Brennen Hill x’26 Is Building AI Inspired by the Brain  

Brennen Hill photo against a dark background

By Karen Barrett-Wilt 

The human brain remains the most intelligent and general information processing system on earth — so what if we built AI to match it? That’s the question driving two related fields: neuromorphic computing, which designs hardware and software modeled on the brain’s structure, and neuroAI, which applies biological principles to build more adaptable and efficient artificial intelligence. Unlike conventional computers, neuromorphic systems use spiking neural networks that fire brief bursts of electrical signals only when needed, making them far more energy-efficient and capable of handling many tasks simultaneously. These models also work in reverse, serving as tools to unlock the mysteries of how our own minds work. Researchers believe these brain-inspired approaches could help address one of AI’s biggest emerging challenges: the enormous amount of energy required to power today’s large-scale systems.  

Brennen Hill x’26 is a Computer Sciences major graduating this May. He has spent his time at UW–Madison exploring the intersection of neuroscience and AI, founding a lab, contributing to award-winning robotics research, and shipping algorithms to real-world robots. Next up? He’s headed toward a PhD. 

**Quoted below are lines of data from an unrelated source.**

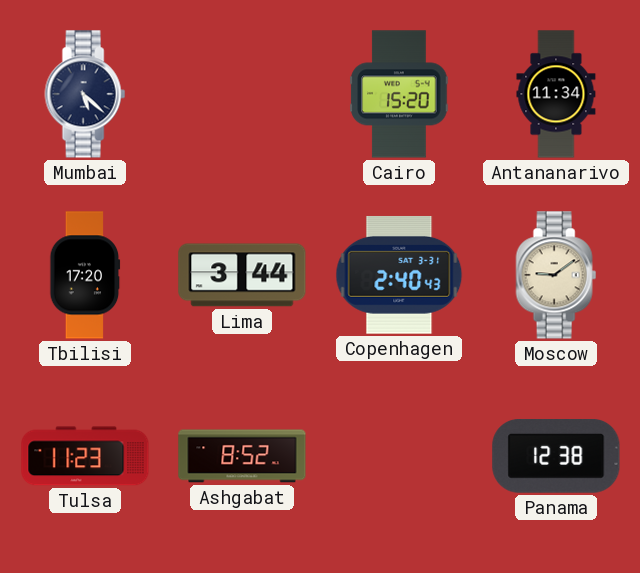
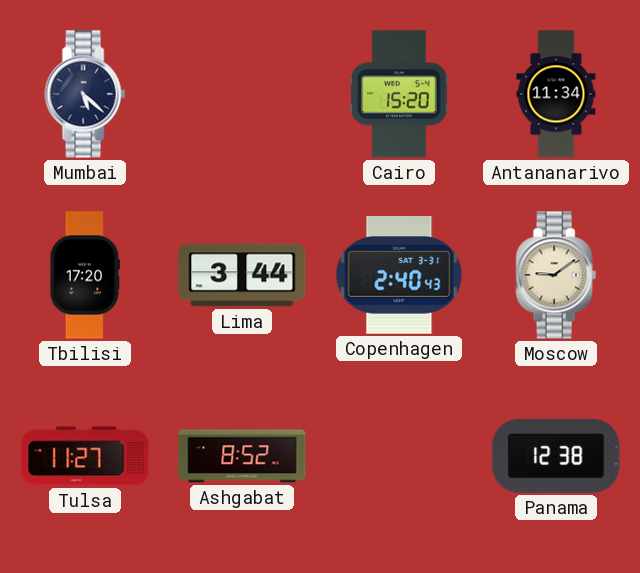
Tulsa: 11:23 -> 11:27
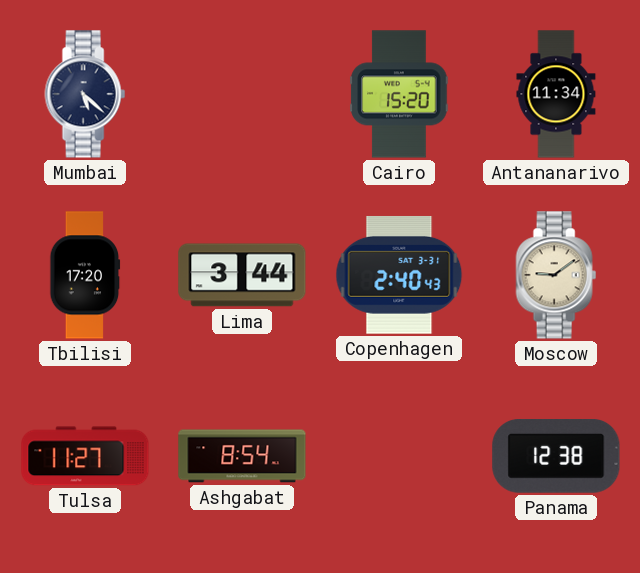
Ashgabat: 8:52 -> 8:54
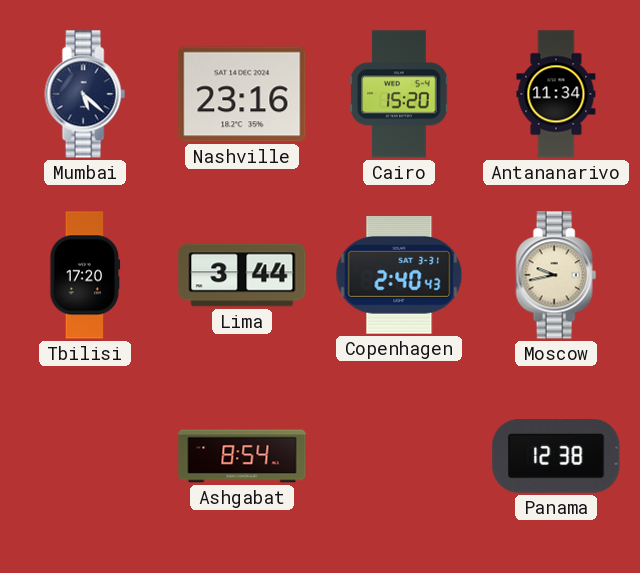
Nashville: none -> 23:16
Moscow: 9:09 -> 9:43
Tulsa: 11:27 -> none
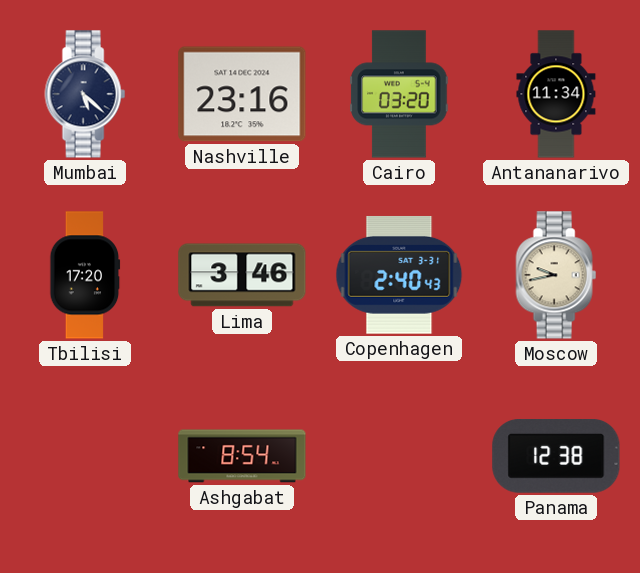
Cairo: 15:20 -> 03:20
Lima: 3:44 -> 3:46
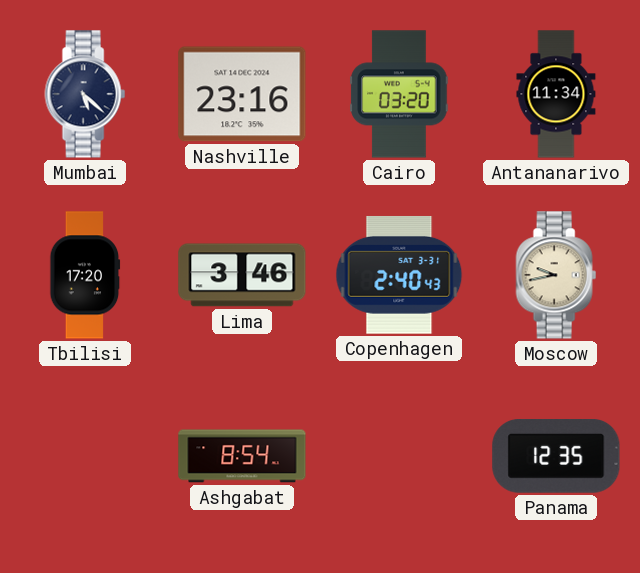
Panama: 12:38 -> 12:35
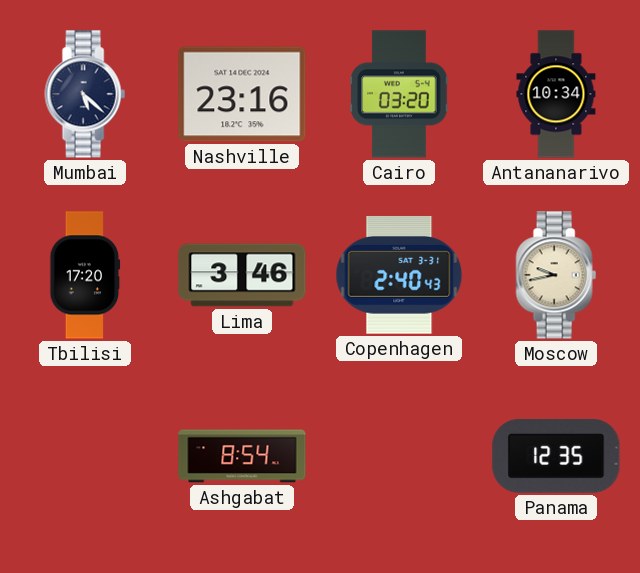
Antananarivo: 11:34 -> 10:34
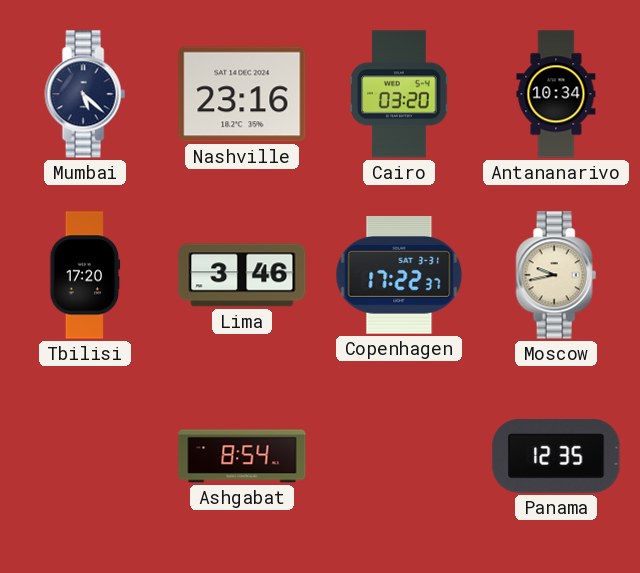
Copenhagen: 2:40 -> 17:22
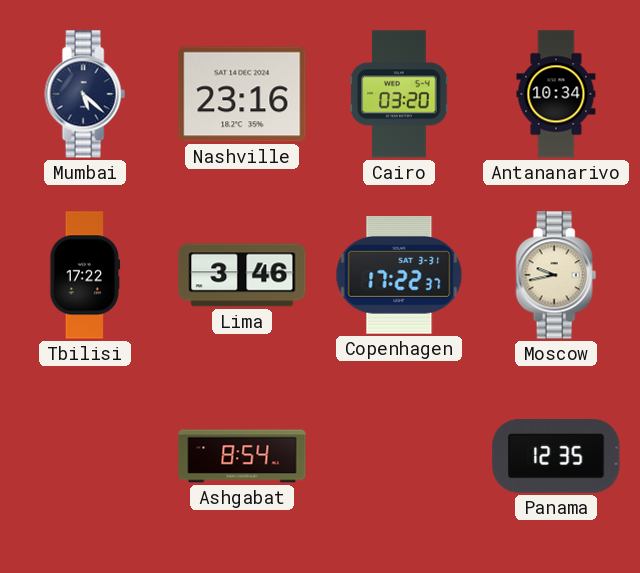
Tbilisi: 17:20 -> 17:22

What drew you to computer science?   

One reason I love computer science is the creative freedom it offers. There are so many possibilities to create and discover — and there is no single answer to any problem; each one has a seemingly infinite number of solutions. I’m also fascinated by intelligent systems. I began building them in high school, writing code for robots and complex video games. I believe in the value of studying biological intelligence in"There are so many possibilities to create and discover — and there is no single answer to any problem." order to best create intelligent systems, so I look at neuroscience and computational cognitive science to ground my work, and I’ve taken several graduate-level courses in machine learning.   

You didn’t just join research here — you founded a lab. How did that happen?   

It grew out of a curiosity that didn’t fit neatly into any existing box. Professors in AI told me that applying neuroscience to AI is still relatively uncommon. At the same time, a neuroscience professor pointed out the potential of building AI’s neurons directly into hardware, essentially describing the field of neuromorphic computing. I was pursuing something that simply didn’t have a home on campus yet. 

So I searched on my own, reading textbooks and papers outside my coursework until I began to understand the active research areas and build the skills to work in them. Eventually I founded the Wisconsin Neuromorphic Computing and NeuroAI Lab, which now has over 100 members, to create both an interdisciplinary research hub and a learning community. I secured funding, dedicated space, a faculty advisor, "I was delighted to see the collaborative nature of the environment — neuroscience students explaining the biomechanics of a neuron to engineers, and computer scientists explaining artificial neural networks to biologists."and a partnership with a NeuroAI startup. I was delighted to see the collaborative nature of the environment — neuroscience students explaining the biomechanics of a neuron to engineers, and computer scientists explaining artificial neural networks to biologists.   

 Why UWMadison specifically?   

It has great coursework in computer science, artificial intelligence, neuroscience, and research, which was significant to me since I aimed to conduct research at the intersection of these fields. But I also came because of the Wisconsin Idea, which I firmly believe in — the principle that education should influence people’s lives beyond the boundaries of the classroom. Before college, I’d tried to live that out by tutoring students struggling in math and science. Coming to UWMadison felt like the right place to take that further.   

You’re also working at a startup that’s currently in “stealth mode,” with very little public information out there. What can you share about that?   

I joined a company working on autonomous drones, where I lead state estimation research. The first project taught me a lot: state-of-the-art algorithms proved unsuited for our constrained hardware and low-accuracy sensors, so I developed a new approach that simplified the data the system needed to process. It achieved over 100 times improvement in accuracy, and it’s now deployed on all of the company’s robots. That experience taught me to navigate the entire research-to-deployment pipeline under real-world constraints.   

What comes after graduation?   

I’ve applied to PhD programs where faculty use neuroscience to research AI. Long-term, the career that interests me most is to be a research scientist at a place like Google DeepMind — I am very interested in discovering new knowledge but also want to apply it.   

What does life outside the lab look like?   

I train in dance — I’ve been focusing on ballet, contemporary, Latin, and hip-hop. And in my spare time I build video games. I’m currently developing a 3D multiplayer cooperative tower defense survival game in Unreal Engine 5. I also studied abroad at the National University of Singapore, which is commonly ranked as one of the top AI programs in the world, where a diverse, international student body exposed me to a breadth of global viewpoints.